Dataset items
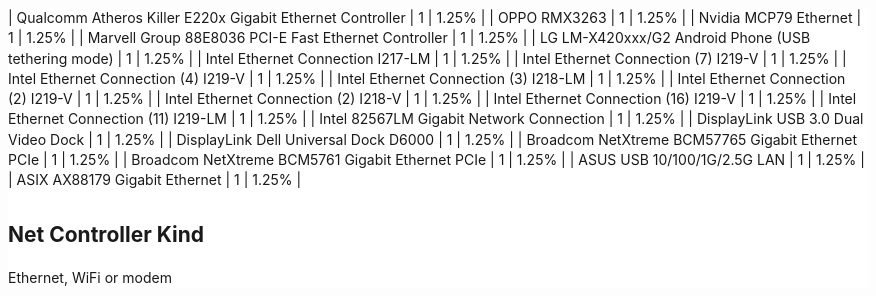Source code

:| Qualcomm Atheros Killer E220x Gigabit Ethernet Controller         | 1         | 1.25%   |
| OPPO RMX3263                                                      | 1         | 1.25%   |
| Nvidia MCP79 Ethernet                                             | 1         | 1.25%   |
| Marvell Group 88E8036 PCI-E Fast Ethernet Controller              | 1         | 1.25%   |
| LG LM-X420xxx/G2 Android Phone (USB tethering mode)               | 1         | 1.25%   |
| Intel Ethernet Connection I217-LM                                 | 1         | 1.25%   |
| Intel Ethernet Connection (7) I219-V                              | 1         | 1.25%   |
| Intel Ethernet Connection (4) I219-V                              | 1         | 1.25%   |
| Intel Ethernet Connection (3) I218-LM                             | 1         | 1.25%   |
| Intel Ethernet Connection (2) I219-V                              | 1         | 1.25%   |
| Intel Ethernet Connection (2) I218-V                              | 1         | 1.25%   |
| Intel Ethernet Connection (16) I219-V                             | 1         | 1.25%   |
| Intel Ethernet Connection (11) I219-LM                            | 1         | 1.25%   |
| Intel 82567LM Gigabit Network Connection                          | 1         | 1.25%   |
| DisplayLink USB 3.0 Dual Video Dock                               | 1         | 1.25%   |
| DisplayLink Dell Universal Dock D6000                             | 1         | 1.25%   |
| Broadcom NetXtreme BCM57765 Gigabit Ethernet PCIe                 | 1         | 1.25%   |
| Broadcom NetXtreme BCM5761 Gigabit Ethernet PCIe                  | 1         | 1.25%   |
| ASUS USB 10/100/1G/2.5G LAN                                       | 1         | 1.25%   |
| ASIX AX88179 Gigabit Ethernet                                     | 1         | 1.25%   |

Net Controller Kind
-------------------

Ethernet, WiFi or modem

---

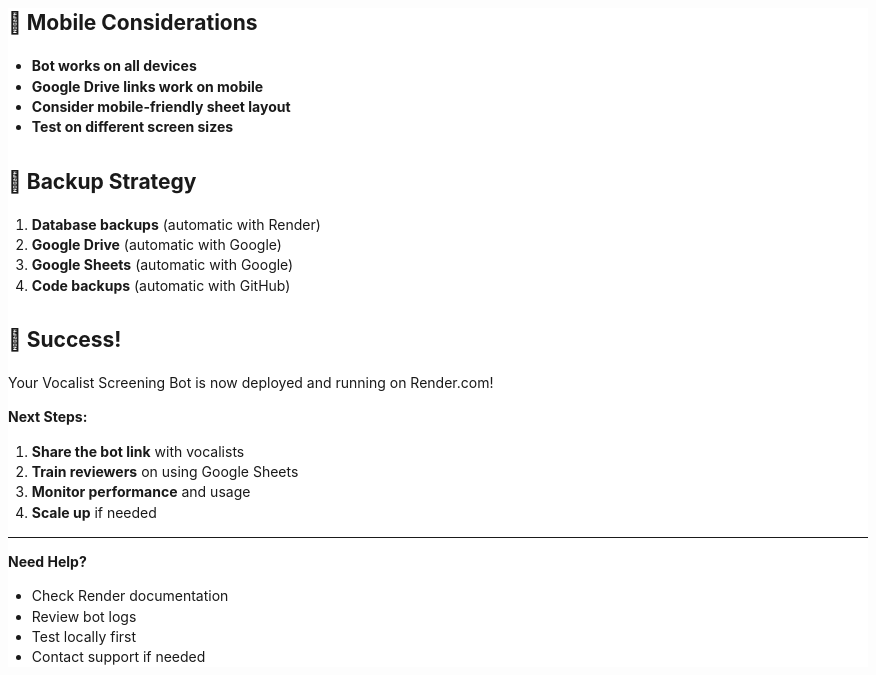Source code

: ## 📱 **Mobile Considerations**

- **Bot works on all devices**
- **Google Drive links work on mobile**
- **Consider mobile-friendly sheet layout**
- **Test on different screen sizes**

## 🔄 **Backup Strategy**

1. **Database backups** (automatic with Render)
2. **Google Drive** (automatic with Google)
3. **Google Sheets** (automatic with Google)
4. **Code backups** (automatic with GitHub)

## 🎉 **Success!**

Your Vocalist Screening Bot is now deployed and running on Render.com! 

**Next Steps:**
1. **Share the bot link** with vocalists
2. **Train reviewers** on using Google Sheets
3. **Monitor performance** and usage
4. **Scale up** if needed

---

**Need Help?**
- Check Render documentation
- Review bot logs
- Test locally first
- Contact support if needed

Action item » Please give the number of lines in the entries above that hold "automatic", with no other words.

Your solution » 4